The New Face of Social Engineering

The most unsettling story I came across involves what researchers are calling “Contagious Interview” attacks. Here’s how it works: attackers pose as potential employers, invite developers to participate in coding challenges, and ask them to clone a seemingly legitimate repository in VS Code. Once the victim grants trust to the repository’s author, malicious code executes with no further user interaction required.

What makes this particularly clever is how it weaponizes our normal workflow. How many of us have cloned repos for interviews, code reviews, or collaboration without thinking twice? The attack succeeds because it fits perfectly into expected behavior patterns.

Similarly, KnowBe4’s recent research revealed a dual-vector campaign where attackers use stolen credentials to deploy legitimate RMM software like LogMeIn. Instead of dropping custom malware that might trigger detection, they’re using tools that IT teams trust and whitelist by default. As the researchers put it, “attackers are bypassing security perimeters by weaponizing the necessary IT tools that administrators trust.”

The Vulnerability Pipeline Keeps Flowing

Meanwhile, CISA added four more actively exploited vulnerabilities to their KEV catalog this week, including a nasty PHP remote file inclusion flaw in Synacor Zimbra Collaboration Suite (CVE-2025-68645) with a CVSS score of 8.8. The fact that these are already being exploited in the wild should be a wake-up call for anyone still running unpatched systems.

We also saw significant security updates from major platforms. Zoom and GitLab both released patches for critical flaws, including CVE-2026-22844 affecting Zoom’s Node Multimedia Routers, which could allow meeting participants to achieve remote code execution. That’s particularly concerning given how central video conferencing has become to business operations.

Why Security Culture Is Our Best Defense

Here’s where things get interesting, and why I think the most important story this week might be the one getting the least attention. Dark Reading reported on how effective security cultures are shifting toward encouraging CISOs and security teams to “raise their hands unabashedly” when they spot risks.
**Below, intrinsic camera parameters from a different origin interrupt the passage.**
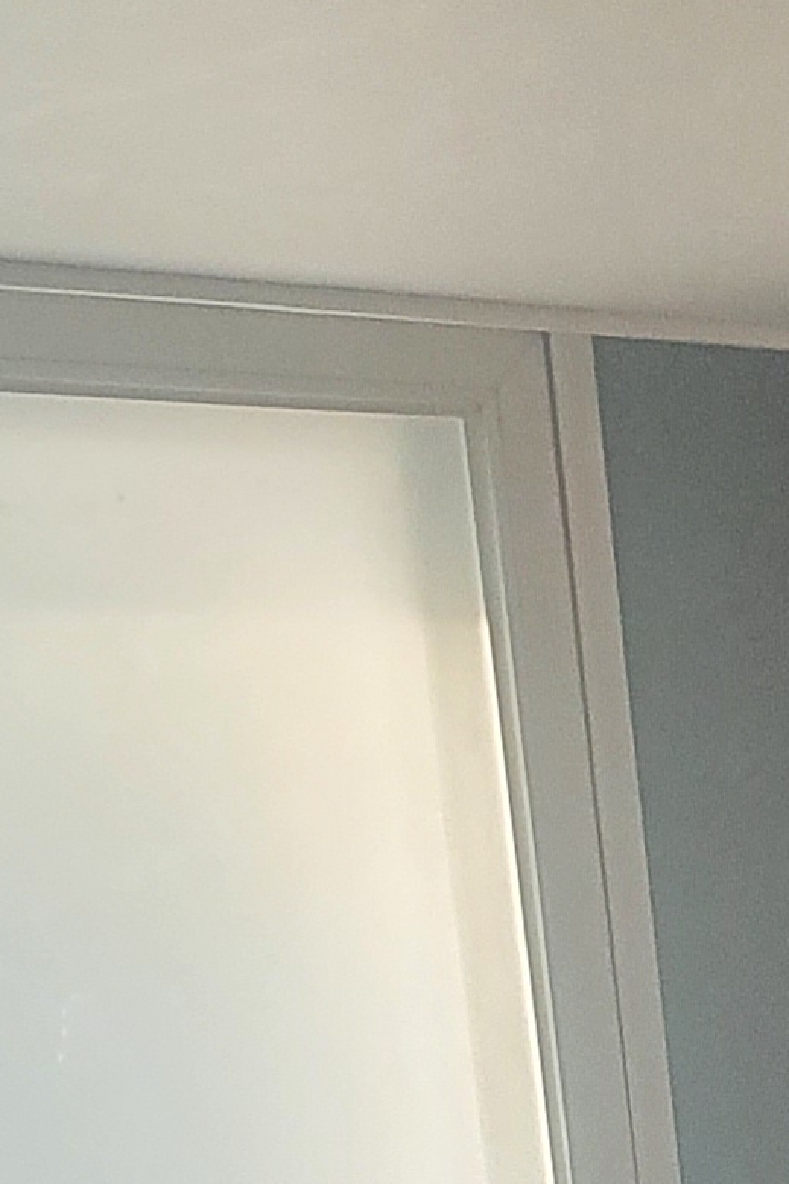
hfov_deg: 9.0
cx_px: 1763
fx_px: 4604
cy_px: 1778
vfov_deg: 13.8
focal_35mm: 140
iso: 125
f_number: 2.4
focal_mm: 4.32
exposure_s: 1/120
This cultural shift couldn’t come at a better time. When attackers are exploiting trust relationships and using legitimate tools against us, technical controls alone aren’t enough. We need people who feel empowered to speak up when something seems off, even if they’re not sure.
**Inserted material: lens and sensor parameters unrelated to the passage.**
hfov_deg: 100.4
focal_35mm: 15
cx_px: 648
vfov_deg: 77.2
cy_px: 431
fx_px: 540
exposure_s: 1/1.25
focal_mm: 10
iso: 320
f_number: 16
Think about those interview attacks I mentioned earlier. In a healthy security culture, a developer might feel comfortable asking: “Hey, is it normal for an interview process to require repository access like this?” In organizations where people are afraid to look stupid or slow down business processes, that question might never get asked.

The Real Challenge Ahead

What worries me most about these trends is how they target the intersection of technology and human behavior. We can patch CVE-2025-68645, we can update Zoom, and we can implement better endpoint detection. But how do we patch the human tendency to trust?

The answer isn’t to eliminate trust – that would make us ineffective. Instead, we need to build systems and cultures that make verification feel natural rather than paranoid. When someone asks you to clone a repo for an interview, having a process to verify the request should feel as routine as checking the sender’s email address.
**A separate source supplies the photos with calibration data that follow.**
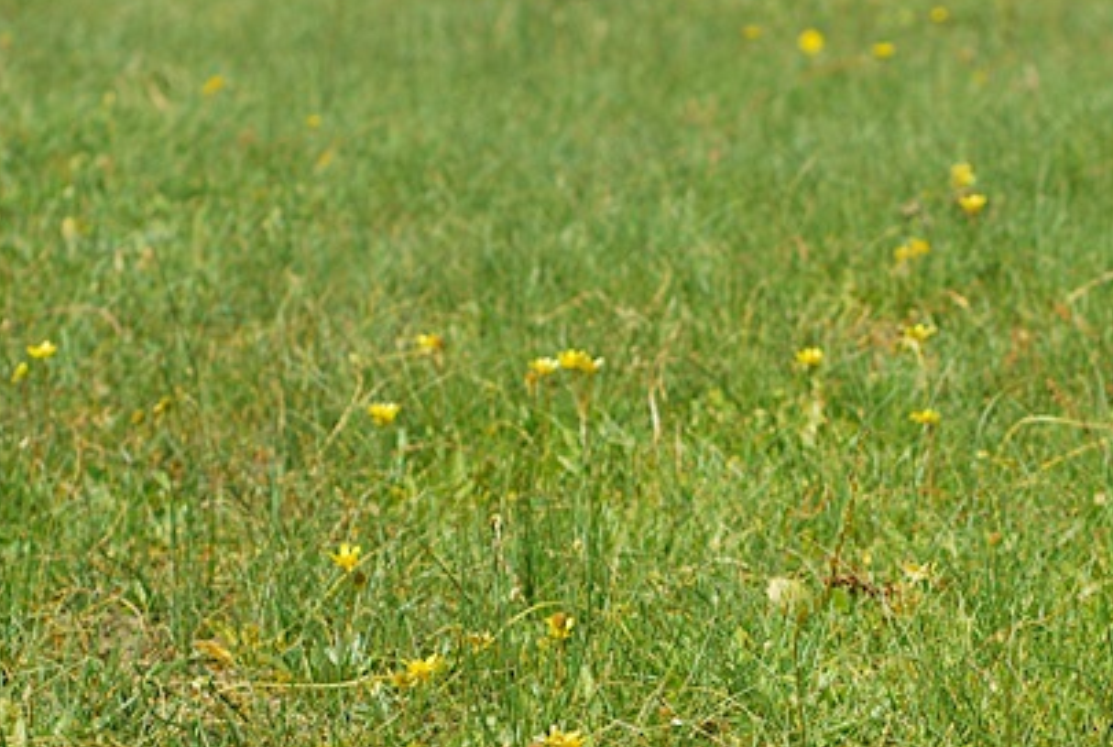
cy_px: 698
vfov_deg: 9.3
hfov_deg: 13.7
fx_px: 4586
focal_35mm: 148
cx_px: 1039
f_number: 5.6
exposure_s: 1/3200
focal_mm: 50
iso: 400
We also need to get better at threat modeling scenarios where legitimate tools become attack vectors. If your organization uses RMM software, have you considered what it would look like if an attacker gained access to those credentials? Are there additional controls you could implement that wouldn’t interfere with normal operations?

Moving Forward

The security challenges we’re facing today require us to think beyond traditional perimeters and technical controls. When attackers can use VS Code repositories and LogMeIn installations as delivery mechanisms, we need defenses that account for the human element.

That means building cultures where people feel safe reporting suspicious activity, creating processes that make verification feel natural, and accepting that some of our most trusted tools might also be our biggest risks.

The good news is that we’re starting to have these conversations. The bad news is that attackers are already several steps ahead.